The Usual Suspects

I strongly recommend that you read this op-ed at Reuters from Foreign Policy columnist James Bamford. The gist of it is that motive and opportunity aren’t enough to assign blame for the hack of the Democratic National Committee. Here’s a snippet:

The problem with attempting to draw a straight line from the Kremlin to the Clinton campaign is the number of variables that get in the way. For one, there is little doubt about Russian cyber fingerprints in various U.S. campaign activities. Moscow, like Washington, has long spied on such matters. The United States, for example, inserted malware in the recent Mexican election campaign. The question isn’t whether Russia spied on the U.S. presidential election, it’s whether it released the election emails.

Then there’s the role of Guccifer 2.0, the person or persons supplying WikiLeaks and other organizations with many of the pilfered emails. Is this a Russian agent? A free agent? A cybercriminal? A combination, or some other entity? No one knows.

There is also the problem of groupthink that led to the war in Iraq. For example, just as the National Security Agency, the Central Intelligence Agency and the rest of the intelligence establishment are convinced Putin is behind the attacks, they also believed it was a slam-dunk that Saddam Hussein had a trove of weapons of mass destruction.

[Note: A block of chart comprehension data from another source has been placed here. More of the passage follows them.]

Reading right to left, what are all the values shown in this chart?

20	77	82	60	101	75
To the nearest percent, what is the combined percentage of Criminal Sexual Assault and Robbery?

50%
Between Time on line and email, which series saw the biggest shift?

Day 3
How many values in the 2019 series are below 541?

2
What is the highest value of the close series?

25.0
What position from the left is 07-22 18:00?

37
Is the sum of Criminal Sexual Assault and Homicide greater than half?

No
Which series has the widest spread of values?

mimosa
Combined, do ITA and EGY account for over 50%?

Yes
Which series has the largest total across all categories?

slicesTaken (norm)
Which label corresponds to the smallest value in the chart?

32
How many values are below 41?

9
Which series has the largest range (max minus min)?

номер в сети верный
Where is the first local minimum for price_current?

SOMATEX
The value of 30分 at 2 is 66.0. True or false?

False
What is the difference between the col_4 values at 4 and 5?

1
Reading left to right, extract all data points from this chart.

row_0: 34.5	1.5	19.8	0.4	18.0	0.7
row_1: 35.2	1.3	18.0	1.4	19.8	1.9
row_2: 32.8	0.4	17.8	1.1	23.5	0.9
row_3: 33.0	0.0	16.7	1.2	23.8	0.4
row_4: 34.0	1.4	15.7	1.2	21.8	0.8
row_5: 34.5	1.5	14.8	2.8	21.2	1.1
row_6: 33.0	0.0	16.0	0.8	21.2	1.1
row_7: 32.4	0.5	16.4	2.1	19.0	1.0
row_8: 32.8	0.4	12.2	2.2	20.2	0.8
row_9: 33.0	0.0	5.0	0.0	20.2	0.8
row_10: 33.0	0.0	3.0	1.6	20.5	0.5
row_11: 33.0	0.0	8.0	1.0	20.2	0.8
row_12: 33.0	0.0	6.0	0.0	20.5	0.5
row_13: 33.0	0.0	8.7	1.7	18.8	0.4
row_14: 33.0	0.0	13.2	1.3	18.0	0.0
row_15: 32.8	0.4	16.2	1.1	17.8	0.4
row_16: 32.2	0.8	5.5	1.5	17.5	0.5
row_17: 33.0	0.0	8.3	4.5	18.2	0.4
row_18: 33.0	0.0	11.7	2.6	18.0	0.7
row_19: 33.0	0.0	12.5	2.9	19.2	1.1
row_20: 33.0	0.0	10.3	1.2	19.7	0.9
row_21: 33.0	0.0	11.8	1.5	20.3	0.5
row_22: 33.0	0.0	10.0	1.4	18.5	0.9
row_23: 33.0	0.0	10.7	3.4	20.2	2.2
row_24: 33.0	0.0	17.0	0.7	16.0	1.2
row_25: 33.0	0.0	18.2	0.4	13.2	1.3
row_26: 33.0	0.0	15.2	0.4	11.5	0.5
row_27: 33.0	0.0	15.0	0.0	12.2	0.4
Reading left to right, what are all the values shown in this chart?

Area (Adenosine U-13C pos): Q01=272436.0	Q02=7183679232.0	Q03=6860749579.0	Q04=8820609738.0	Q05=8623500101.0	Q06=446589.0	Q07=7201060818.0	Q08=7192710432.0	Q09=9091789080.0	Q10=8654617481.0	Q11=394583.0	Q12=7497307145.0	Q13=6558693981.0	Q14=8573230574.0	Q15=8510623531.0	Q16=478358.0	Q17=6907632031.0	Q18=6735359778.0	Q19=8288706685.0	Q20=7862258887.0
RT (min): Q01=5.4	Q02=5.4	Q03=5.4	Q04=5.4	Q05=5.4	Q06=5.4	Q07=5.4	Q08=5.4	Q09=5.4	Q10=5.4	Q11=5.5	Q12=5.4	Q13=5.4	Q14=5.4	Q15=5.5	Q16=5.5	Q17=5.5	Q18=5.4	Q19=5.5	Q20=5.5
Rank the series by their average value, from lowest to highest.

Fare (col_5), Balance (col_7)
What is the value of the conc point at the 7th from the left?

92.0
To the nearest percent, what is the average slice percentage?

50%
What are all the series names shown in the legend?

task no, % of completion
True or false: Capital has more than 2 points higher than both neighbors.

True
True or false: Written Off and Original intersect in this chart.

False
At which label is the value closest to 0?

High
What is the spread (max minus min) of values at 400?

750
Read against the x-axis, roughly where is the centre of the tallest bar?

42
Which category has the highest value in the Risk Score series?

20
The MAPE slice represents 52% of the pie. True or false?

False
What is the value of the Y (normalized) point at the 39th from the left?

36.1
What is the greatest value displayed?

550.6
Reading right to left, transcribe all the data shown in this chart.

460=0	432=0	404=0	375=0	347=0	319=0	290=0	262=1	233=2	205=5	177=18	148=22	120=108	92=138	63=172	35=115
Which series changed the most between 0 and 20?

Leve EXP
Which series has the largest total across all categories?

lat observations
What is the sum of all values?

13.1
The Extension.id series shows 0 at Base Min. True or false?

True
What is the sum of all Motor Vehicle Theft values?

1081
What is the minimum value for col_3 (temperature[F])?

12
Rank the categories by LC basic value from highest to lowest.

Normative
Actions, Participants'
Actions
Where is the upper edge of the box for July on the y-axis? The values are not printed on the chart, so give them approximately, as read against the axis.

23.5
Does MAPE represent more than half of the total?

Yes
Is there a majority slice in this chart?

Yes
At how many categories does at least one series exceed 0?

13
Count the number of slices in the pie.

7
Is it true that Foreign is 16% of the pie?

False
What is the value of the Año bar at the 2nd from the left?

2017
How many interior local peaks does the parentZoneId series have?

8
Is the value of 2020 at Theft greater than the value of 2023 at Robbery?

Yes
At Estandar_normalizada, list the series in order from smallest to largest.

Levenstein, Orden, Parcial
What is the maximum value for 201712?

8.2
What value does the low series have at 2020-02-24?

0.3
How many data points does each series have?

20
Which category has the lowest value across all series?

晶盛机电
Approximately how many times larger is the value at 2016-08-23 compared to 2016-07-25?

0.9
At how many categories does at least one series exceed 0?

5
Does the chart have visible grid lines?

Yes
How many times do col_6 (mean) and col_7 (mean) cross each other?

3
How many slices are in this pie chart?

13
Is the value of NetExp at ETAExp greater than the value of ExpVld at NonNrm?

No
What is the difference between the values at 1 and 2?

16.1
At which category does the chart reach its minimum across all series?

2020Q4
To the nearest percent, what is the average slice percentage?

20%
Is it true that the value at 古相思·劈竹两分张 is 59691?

It might have been the Russians. It might have been any of a dozen other organizations or groups. There just isn’t enough evidence to make a conclusive determination.

What’s the worst case scenario? I think that would be blaming the Russians if the Russians weren’t responsible. Not only will that further alienate the Russians but it will take attention away from the actual culprits.

The real solution might be to tighten up on security but to do that they’d need to start taking advice from someone who actually knew what they were doing and wasn’t a politician. Mustn’t have that.